Mereka ditemani oleh 12 anggota terpilih, masing-masing sudah bersiap dalam pakaian tempur Guild mereka—mantel khas, senjata dalam genggaman, dan khodam terikat yang mulai bergetar menyambut aroma perang.
RAPAT TERAKHIR – DI DALAM TENDA TAKTIKAL
Panglima Jayasatya masuk ke dalam tenda, mengangguk kepada empat kapten.
Panglima Jayasatya:"Waktu kita tinggal sedikit. Saat kami menyerbu garis depan Bayawira di sisi selatan hutan, kalian—Bayu Geni—bergerak dalam empat arah, seperti pisau menusuk jantung dari segala sisi."
Pradipa mengangguk mantap.Mahadewa menyahut dengan nada dingin:
Mahadewa Rakunti:"Kami tidak akan gagal, Panglima. Biarkan suara api dan sihir menusuk jantung mereka sebelum mereka sempat berkedip."
PENYUSUNAN FORMASI:
🗡️ Tim Tenggara – Serangan Halimun Terarah
Kapten Pradipa Karna
Bagas Prayoga
Wiryajati Arkamara
Pratiwi Manggala
🗡️ Tim Barat Laut – Serangan Siluman Bayangan
Kapten Kalandra Wisanggeni
Ratri Nindyanari
Brahma Anggacandra
Nandika Sutasmi
🗡️ Tim Timur – Serangan Energi Dalam
Kapten Kirana Wismandanta
Darsa Nagawikrama
Zadran
Madyan Reksadipa
🗡️ Tim Barat – Serangan Sihir dan Api
Kapten Mahadewa Rakunti
Jasana Mandira
Wira Raksadana
Inggrita Maranile
DETIK-DETIK KEBERANGKATAN
Barisan pasukan kerajaan mulai bergerak, pelan namun pasti. Senjata terhunus, barisan menebar dari titik berkumpul menuju perimeter hutan. Suara terompet perang menggema, rendah namun menggigilkan.

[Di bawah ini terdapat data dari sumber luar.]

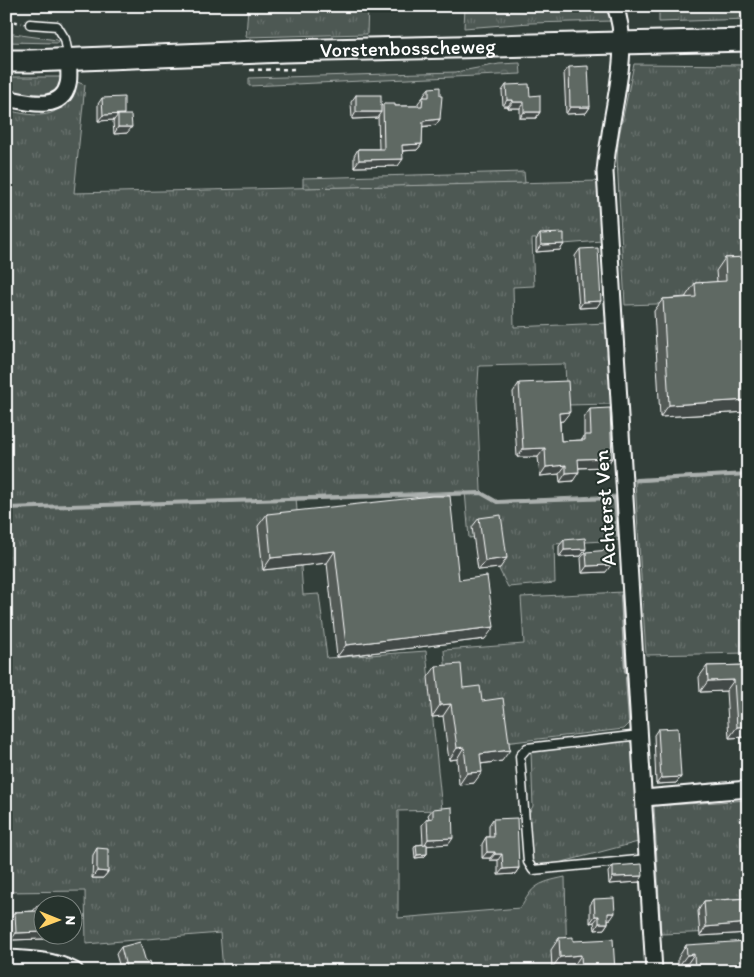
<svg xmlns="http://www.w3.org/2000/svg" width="754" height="977" viewBox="0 0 754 977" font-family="Itim,sans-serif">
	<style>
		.grass { fill: url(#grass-tufts); stroke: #a6aca9 }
		.forest { fill: url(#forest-crowns); stroke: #a6aca9 }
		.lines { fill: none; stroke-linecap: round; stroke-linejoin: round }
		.stream { stroke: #abb0ae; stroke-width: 4 }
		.lane-casing { stroke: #fff; stroke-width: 11 }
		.street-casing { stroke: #fff; stroke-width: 19 }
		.secondary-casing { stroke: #fff; stroke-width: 25 }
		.path { stroke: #fff; stroke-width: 2.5; stroke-dasharray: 4 4; stroke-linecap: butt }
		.lane { stroke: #26332d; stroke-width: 8 }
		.street { stroke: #26332d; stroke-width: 15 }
		.secondary { stroke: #26332d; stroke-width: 21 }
		.wall { fill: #525a56; stroke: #fff }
		.shaded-wall { fill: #424a46; stroke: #fff }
		.building { fill: #5f6964; stroke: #fff }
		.labels { text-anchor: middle; stroke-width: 4; stroke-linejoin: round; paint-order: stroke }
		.street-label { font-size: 21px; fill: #fff; stroke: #26332d }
	</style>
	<defs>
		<pattern id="grass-tufts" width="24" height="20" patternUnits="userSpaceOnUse" patternTransform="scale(1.25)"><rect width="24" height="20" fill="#4d5853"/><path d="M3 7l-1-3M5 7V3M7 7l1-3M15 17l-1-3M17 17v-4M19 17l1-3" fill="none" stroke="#68716d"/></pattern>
		<pattern id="forest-crowns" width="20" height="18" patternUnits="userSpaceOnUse" patternTransform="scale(1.25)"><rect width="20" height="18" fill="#4d5853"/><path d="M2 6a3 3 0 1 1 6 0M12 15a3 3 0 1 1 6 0" fill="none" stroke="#68716d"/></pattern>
	</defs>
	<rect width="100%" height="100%" fill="#333f3a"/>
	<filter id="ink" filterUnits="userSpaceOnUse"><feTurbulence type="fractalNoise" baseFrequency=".02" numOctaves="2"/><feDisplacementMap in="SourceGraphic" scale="10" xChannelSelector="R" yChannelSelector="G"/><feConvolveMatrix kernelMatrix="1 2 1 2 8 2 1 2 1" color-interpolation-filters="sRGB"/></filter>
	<g filter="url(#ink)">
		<!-- grass -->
		<g class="grass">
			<polygon points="248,6 368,6 367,34 246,37"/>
			<polygon points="465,6 608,6 613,21 530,23 464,28"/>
			<polygon points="659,6 748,6 748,19 659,22"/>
			<polygon points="6,33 57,40 58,43 6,42"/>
			<polygon points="634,64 748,65 748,301 625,305 617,159 618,141"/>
			<polygon points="6,77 64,77 64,83 50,99 6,94"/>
			<path d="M75 81 85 85 74 193 599 181 602 241 563 244 561 238 532 239 534 286 513 287 514 327 607 323 612 404 567 405 565 364 479 366 477 398 481 490 492 501 618 495 620 540 554 544 555 583 508 587 499 569 496 535 469 538 465 491 296 497 303 595 319 594 327 658 426 651 442 810 398 811V918L520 908C524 904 525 899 529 894 537 882 552 880 565 877L567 971H223L220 933 86 944 85 891 6 892V110C21 113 45 120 58 109 65 102 70 90 75 81Z"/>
			<polygon points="748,475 748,653 646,655 635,482"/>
			<polygon points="623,592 631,722 624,729 504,743 456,710 446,676 444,650 524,644 521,597"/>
			<polygon points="623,740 629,741 632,744 638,842 536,869 532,868 528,815 533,806 531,752 541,750"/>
			<polygon points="748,800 748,931 661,934 654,806"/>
		</g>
		<!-- forest -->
		<g class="forest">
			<polygon points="499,64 520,63 521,74 249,86 249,78 456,72"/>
			<polygon points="524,172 525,183 303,188 303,178"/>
		</g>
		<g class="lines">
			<!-- stream -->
			<g class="stream">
				<polyline points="636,480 748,474"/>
				<polyline points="6,508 481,493 497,502 615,498 618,536"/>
				<polyline points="622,596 626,671"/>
				<polyline points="627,678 630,721"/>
			</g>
			<!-- lane casing -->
			<g class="lane-casing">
				<g id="lane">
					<polyline points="30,24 57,26 65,39 69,59"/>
					<polyline points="640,735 527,748 520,756 528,862 533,870 648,859"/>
				</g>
			</g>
			<!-- street casing -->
			<g class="street-casing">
				<g id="street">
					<path d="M615 6C631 49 614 98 609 141 607 151 606 162 605 172L654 971"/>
					<path d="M6 98C26 102 62 113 68 84 70 77 68 68 69 60"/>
					<polyline points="644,798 748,789"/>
					<path d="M6 958C30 959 53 960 75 971"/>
				</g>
			</g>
			<!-- secondary casing -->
			<g class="secondary-casing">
				<g id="secondary">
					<path id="s1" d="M6 61H31L284 51 748 40"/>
				</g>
			</g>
			<!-- path -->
			<g class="path">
				<polyline points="6,20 22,23"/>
				<polyline points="250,70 297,69"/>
			</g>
			<!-- lane -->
			<use href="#lane" class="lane"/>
			<!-- street -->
			<use href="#street" class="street"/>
			<!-- secondary -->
			<use href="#secondary" class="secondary"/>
		</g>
		<!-- wall -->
		<g class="wall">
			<polygon points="569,67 590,107 586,113 566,114 564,73"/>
			<polygon points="506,85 530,96 540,112 536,118 520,118 520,108 508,108 508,106 503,106 502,91"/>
			<polygon points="429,88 440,119 436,125 422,127 422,144 417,150 403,151 398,166 354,167 354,156 358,149 379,149 378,116 377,118 352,119 351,102 356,95 381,106 383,104 395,106 418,106 418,103 423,97 424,97 424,94"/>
			<polygon points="102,98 124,114 123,115 127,133 114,134 113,122 114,120 98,121 98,104"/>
			<polygon points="540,234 564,244 560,250 536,252 536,240"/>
			<polygon points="580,249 597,307 579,308 575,256"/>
			<polygon points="748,257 748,412 660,417 654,311 663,299 686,297 686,296 695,283 717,282 716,271 725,258"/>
			<polygon points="519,383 563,421 560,421 561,441 582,440 584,436 584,418 590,409 612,458 606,467 579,468 573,481 560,482 559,474 540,476 538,457 517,457 513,392"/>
			<polygon points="267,514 459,580 485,639 337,657 327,563 263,570 258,526"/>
			<polygon points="479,518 500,568 478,570 472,527"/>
			<polygon points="564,540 581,556 559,557 559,546"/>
			<polygon points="586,552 606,572 582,573 581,558"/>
			<polygon points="748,665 748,769 746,737 729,738 726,691 700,692 699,677 707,666"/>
			<polygon points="436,666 463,688 482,701 502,761 481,764 474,783 459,785 457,759 449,760 443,716 432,717 428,677"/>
			<polygon points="658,729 681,777 676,783 656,784 654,735"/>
			<polygon points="433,809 449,844 427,845 427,854 424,857 415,858 414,848 416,845 423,844 422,825 427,819 429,818 428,815"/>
			<polygon points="493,819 519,868 515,874 498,875 498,860 490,860 490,858 482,858 482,844 486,837 489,837 489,825"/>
			<polygon points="97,848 108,872 103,878 92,878 93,855"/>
			<polygon points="613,866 639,882 609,884 608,872"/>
			<polygon points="748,898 748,933 700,936 698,911 704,901"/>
			<polygon points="594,899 611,919 608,919 608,923 604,929 595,930 594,922 590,923 590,905"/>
			<polygon points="38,905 77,932 72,938 11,940 11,918 15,912 33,911"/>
			<polygon points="559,938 573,941 615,971 573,971 573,967 552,968 551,950"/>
			<polygon points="686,945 748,971 685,971 685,967 678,967 678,958"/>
			<polygon points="121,947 146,962 151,968 183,971 121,971 116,954"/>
		</g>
		<!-- shaded-wall -->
		<g class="shaded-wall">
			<polygon points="507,100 513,100 508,106 503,106"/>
			<polygon points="513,102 524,102 520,108 508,108"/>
			<polygon points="570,107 590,107 586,113 566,114"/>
			<polygon points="356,112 381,112 377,118 352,119"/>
			<polygon points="524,112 540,112 536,118 520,118"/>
			<polygon points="124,114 120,120 118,115 114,120 98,121 103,115"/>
			<polygon points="440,119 436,125 418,127 423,121"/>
			<polygon points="118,127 132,127 127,133 114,134"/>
			<polygon points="422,144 417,150 398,151 402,145"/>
			<polygon points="403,159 398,166 354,167 359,160"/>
			<polygon points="564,244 560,250 536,252 541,245"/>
			<polygon points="601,301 597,307 579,308 583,302"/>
			<polygon points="748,400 748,412 660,417 669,405"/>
			<polygon points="570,412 563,421 553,422 559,413"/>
			<polygon points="545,448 538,457 517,457 523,449"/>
			<polygon points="612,458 606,467 572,468 578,459"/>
			<polygon points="566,465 559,474 540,476 546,467"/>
			<polygon points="579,472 573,481 560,482 566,473"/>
			<polygon points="586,549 581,556 559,557 564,550"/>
			<polygon points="335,551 327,563 263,570 271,558"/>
			<polygon points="507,558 500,568 478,570 485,561"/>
			<polygon points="611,565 606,572 582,573 587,566"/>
			<polygon points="494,627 485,639 337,657 346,645"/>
			<polygon points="734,680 726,691 700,692 708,681"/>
			<polygon points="451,704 443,716 432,717 440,705"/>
			<polygon points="748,726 748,735 746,737 729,738 737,727"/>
			<polygon points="464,747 457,759 449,760 457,748"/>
			<polygon points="510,750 502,761 472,765 480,754"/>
			<polygon points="482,772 474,783 459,785 467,773"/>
			<polygon points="681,777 676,783 656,784 661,778"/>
			<polygon points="453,838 449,844 424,846 428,839"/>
			<polygon points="487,852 495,852 490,858 482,858"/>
			<polygon points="427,854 424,857 415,858 417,855"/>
			<polygon points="495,854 502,854 498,860 490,860"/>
			<polygon points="519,868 515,874 498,875 503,869"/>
			<polygon points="97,871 108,872 103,878 92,878"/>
			<polygon points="643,876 639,882 609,884 613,877"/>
			<polygon points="608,913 615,913 611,919 603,920"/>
			<polygon points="595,916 599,916 594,922 590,923"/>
			<polygon points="599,923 608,923 604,929 595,930"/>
			<polygon points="748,923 748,933 700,936 706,927"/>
			<polygon points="42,932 42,934 72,934 72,932 77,932 72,938 11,940 16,933"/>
			<polygon points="694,954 685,967 678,967 687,955"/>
			<polygon points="581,955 573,967 552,968 560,957"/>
		</g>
		<!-- building -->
		<g class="building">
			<polygon points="588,66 590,107 570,107 569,67"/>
			<polygon points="529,84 530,96 540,95 540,112 524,112 524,102 513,102 513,100 507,100 506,85"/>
			<polygon points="440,87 440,96 442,96 440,119 423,121 422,144 402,145 403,159 359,160 358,149 384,149 383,104 395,104 395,106 422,106 423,97 429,97 429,88"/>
			<rect x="356" y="95" width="25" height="17"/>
			<polygon points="124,97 124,114 103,115 102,98"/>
			<polygon points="118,115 131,115 132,127 118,127"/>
			<polygon points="564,233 564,244 541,245 540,234"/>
			<polygon points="598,248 601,301 583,302 580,249"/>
			<polygon points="748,257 748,400 669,405 663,299 696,297 695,283 726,281 725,258"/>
			<polygon points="568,381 570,412 559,413 561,441 585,440 585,435 591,435 590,409 610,408 612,458 578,459 579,472 566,473 566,465 546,467 545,448 523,449 519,383"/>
			<polygon points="432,496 450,496 459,580 487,576 494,627 346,645 335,551 271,558 267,514"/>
			<polygon points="501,515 507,558 485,561 479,518"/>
			<polygon points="585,538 586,549 564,550 564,540"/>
			<polygon points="610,550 611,565 587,566 586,552"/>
			<polygon points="461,664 463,688 480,686 482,701 503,698 510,750 480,754 482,772 467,773 464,747 457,748 451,704 440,705 436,666"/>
			<polygon points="748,665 748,726 737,727 734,680 708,681 707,666"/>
			<polygon points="678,728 681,777 661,778 658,729"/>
			<polygon points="452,807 453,838 428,839 427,819 433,818 433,809"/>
			<polygon points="517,818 519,868 503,869 502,854 495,854 495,852 487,852 486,837 494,837 493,819"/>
			<polygon points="427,844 427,854 417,855 416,845"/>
			<polygon points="97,848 108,849 108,872 97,871"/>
			<polygon points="642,864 643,876 613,877 613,866"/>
			<polygon points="614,898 615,913 608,913 608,923 599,923 599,916 595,916 594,899"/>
			<polygon points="748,898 748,923 706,927 704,901"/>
			<polygon points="38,905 42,905 42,932 16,933 15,912 38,911"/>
			<polygon points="72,911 76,911 77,932 72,932"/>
			<polygon points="573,937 573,941 613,939 615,971 582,971 581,955 560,957 559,938"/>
			<polygon points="748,941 748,971 695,971 694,954 687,955 686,945"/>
			<polygon points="140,942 146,962 149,961 151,968 182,963 183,971 127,971 121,947"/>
		</g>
	</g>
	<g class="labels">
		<!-- street labels -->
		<g class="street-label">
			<text dy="7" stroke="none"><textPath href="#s1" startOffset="402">Vorstenbosscheweg</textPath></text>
			<text transform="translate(605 508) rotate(-94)" y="7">Achterst Ven</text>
		</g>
	</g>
	<!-- margin -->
	<rect width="754" height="977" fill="none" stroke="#26332d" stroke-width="25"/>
	<rect x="12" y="12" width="729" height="952" fill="none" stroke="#fff" stroke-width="2" filter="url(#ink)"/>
	<!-- north arrow -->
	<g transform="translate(58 920) rotate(91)"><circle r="24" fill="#26332d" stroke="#7d8581"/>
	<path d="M0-4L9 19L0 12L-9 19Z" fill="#ffd166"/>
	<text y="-8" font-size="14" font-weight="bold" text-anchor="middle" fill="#ffffff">N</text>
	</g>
</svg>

Dari sisi kiri, para anggota Bayu Geni telah menanggalkan pelindung suara langkah dan menyusup ke arah masing-masing jalur dengan kecepatan tinggi dan formasi rapi.
Kapten Kirana berbisik pada anggotanya,
"Kita menusuk dalam senyap. Bila angin berhenti berhembus, itulah tanda serangan dimulai."

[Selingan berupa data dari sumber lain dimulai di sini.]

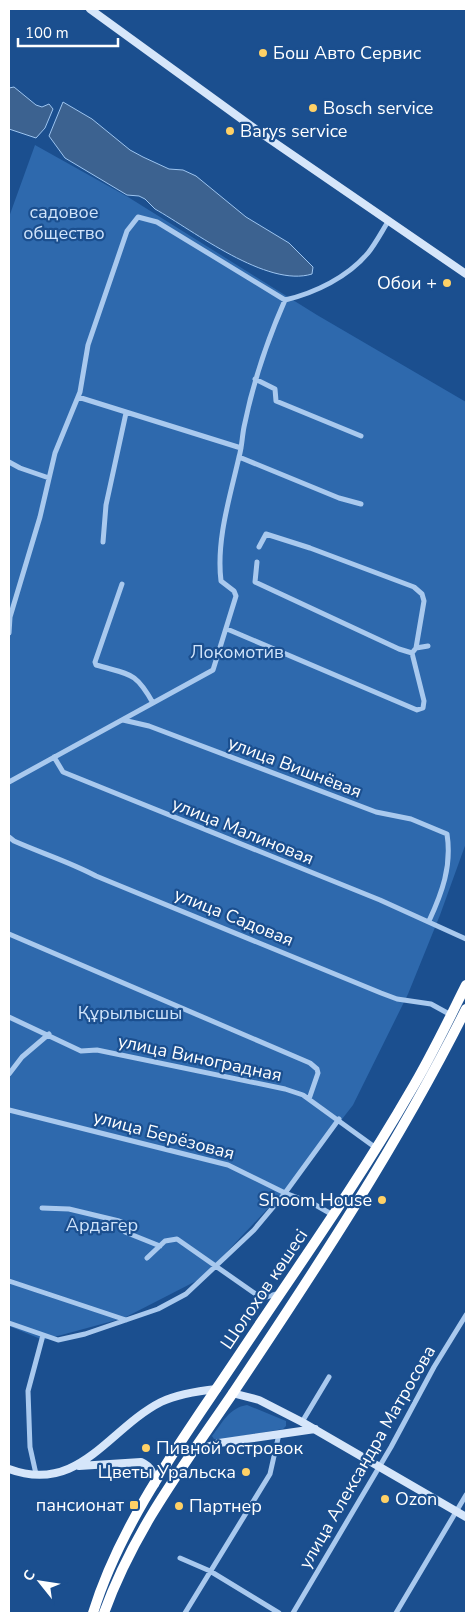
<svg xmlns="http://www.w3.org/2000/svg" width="475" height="1622" font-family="'Nunito Sans',sans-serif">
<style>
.green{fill:#2e69ad}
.water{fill:#3c6290;stroke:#9cc4f0}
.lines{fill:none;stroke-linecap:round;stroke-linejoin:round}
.street{stroke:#a9c9ee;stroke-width:5}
.secondary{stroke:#d6e6fa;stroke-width:8}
.highway{stroke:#fff;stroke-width:10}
.poi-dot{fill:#ffd166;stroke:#1b4f8f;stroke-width:2}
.labels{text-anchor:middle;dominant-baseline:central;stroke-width:4.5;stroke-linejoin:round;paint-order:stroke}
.poi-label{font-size:18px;fill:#fff;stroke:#1b4f8f;text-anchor:start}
.park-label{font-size:18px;fill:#cfe3fa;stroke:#1b4f8f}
.street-label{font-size:18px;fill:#fff;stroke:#1b4f8f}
</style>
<rect width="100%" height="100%" fill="#1b4f8f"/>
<path class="green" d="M35 145 128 197 317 315 466 402V843L440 915 408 994 353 1105 293 1182 202 1278 124 1318 43 1340 9 1326V217Z
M247 1405 286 1421V1426L283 1429 218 1440 214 1439 212 1436C223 1422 229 1408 247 1405Z"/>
<path class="water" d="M14 87 36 105 42 107 49 104 53 109 45 128 36 138 9 129V88Z
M63 102 92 119 130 150 143 157 169 169 183 170 196 176 246 217 289 243 313 267 312 274C267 288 194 231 155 209L145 199 139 196 127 195 65 158 49 136Z"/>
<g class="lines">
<path class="street" d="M255 379 275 389 276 401 361 436
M78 397 241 448
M239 457 339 498 361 504
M9 462 20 468 49 478
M103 542 106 505 126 413
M259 547 266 534 310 548 414 587 422 594 424 601 416 648
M257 562 255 582 399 649 412 653
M122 584 95 662 96 665C130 675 135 671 153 703
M227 629 417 710 423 708 424 701 412 653 416 648 428 646
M9 633 10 617 40 517 55 453 80 392 88 345 127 231 138 217 157 222 285 300C315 293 348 277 368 253 376 243 382 231 389 220
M123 720 149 726 376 812 411 819 447 834C452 866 442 893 429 921
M54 757 63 772 380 900 466 939
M9 782 213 670 236 596 234 591 221 581C216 540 230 497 239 457 242 447 242 437 244 427 253 382 267 341 285 300
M9 837 14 841C41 853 70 862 96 876L381 993 397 999 431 1004 451 1015
M9 934 310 1063 317 1069 318 1073 309 1099
M9 1017 81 1051 97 1050 285 1089 303 1095 376 1148
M9 1074 22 1057 49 1034
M9 1110 228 1165 285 1193 312 1203 333 1215
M42 1208 69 1209 119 1221 122 1222 125 1232 160 1246
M147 1258 165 1241 177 1239 257 1295 266 1297 280 1293
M9 1281 126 1320
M9 1323 58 1340 85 1334 158 1309 186 1294 254 1230 285 1193 339 1119
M302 1422 329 1377
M36 1474 30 1447 28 1391 43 1335
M180 1558 210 1571 279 1613
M185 1613 270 1474 279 1434
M293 1613 391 1447 434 1367 466 1315
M396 1613 466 1495"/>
<path class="secondary" d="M90 9 265 136 466 274
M232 1393 259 1400 302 1422 466 1517
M192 1452 219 1443 315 1429
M79 1466 141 1462C152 1467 153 1473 155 1484
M9 1469C79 1495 108 1429 161 1402 178 1394 198 1391 217 1389"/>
<path class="highway" d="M93 1613C121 1522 183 1439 235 1361 294 1272 357 1184 410 1092 431 1057 448 1021 466 985
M104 1613C134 1530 184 1465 233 1393 316 1269 399 1143 466 1009"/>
</g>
<g class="poi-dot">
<circle cx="263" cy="53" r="5"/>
<circle cx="313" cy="108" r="5"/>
<circle cx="230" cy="131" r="5"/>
<circle cx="447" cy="283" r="5"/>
<circle cx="382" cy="1200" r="5"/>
<circle cx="146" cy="1448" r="5"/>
<circle cx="246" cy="1472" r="5"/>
<circle cx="385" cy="1499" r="5"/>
<rect x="129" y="1500" width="10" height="10" rx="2.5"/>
<circle cx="179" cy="1506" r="5"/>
</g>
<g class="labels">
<g class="poi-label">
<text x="273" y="53">Бош Авто Сервис</text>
<text x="323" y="108">Bosch service</text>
<text x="240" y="131">Barys service</text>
<text x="437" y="283" text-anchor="end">Обои +</text>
<text x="372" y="1200" text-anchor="end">Shoom House</text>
<text x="156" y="1448">Пивной островок</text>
<text x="236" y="1472" text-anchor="end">Цветы Уральска</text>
<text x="395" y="1499">Ozon</text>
<text x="124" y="1505" text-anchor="end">пансионат</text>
<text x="189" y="1506">Партнер</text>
</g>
<g class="park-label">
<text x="64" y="212">садовое<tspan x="64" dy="21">общество</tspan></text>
<text x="237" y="652">Локомотив</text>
<text x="130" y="1013">Құрылысшы</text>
<text x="102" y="1225">Ардагер</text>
</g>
<g class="street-label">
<text transform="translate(295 767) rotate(21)">улица Вишнёвая</text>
<text transform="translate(243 831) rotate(22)">улица Малиновая</text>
<text transform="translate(234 917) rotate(22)">улица Садовая</text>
<text transform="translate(200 1058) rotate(12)">улица Виноградная</text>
<text transform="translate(164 1135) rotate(15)">улица Берёзовая</text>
<text transform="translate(264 1289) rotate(-56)">Шолохов көшесі</text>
<text transform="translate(367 1457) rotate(-60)">улица Александра Матросова</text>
</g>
</g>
<rect width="475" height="1622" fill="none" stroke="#ffffff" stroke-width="20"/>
<g transform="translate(40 1582) rotate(300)" stroke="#1b4f8f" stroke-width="4" paint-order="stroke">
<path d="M0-4L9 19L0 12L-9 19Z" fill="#ffffff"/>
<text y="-8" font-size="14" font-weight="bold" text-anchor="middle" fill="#ffffff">С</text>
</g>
<path d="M18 38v8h100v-8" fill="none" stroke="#ffffff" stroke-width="2.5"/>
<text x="25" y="38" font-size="15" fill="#ffffff" stroke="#1b4f8f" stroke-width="4" paint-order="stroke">100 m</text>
</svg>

MENUJU PERTEMPURAN BESAR DI HUTAN LEMBAYUNG DIPA
Kabut hutan mulai bergolak. Awan mulai menghitam.Kegelapan darah Welinga Dasa menanti.Taring-taring Bayawira Utara siap mencabik.
Dan para Penusuk Jantung... telah bergerak.
HUTAN LEMBAYUNG DIPA – POS TERSEMBUNYI BAYAWIRA UTARA
Dari balik rerimbunan akar pohon raksasa dan kabut ungu lembayung yang menyelimuti tanah jin, sesosok pengintai berjubah kabur bersisik perak—memiliki wajah seperti musang bertaring panjang dan mata kuning bersinar—menghentikan langkahnya. Ia memicingkan mata, lalu melolong lirih ke arah sebuah patung batu berkepala ular dua yang tertanam separuh dalam tanah.
Seketika, pola cahaya merah darah melingkar muncul di udara. Itu pertanda.
"Panglima manusia dan pasukannya... telah bergerak. Menuju jantung hutan ini."
Lolong itu diteruskan ke berbagai penjuru lewat bisikan jin gaib. Tak lama kemudian, suara tanduk bayangan bergema—dari cangkang tulang kuda laut hitam. Di dalam perkemahan Bayawira Utara, pasukan kegelapan mulai bergerak.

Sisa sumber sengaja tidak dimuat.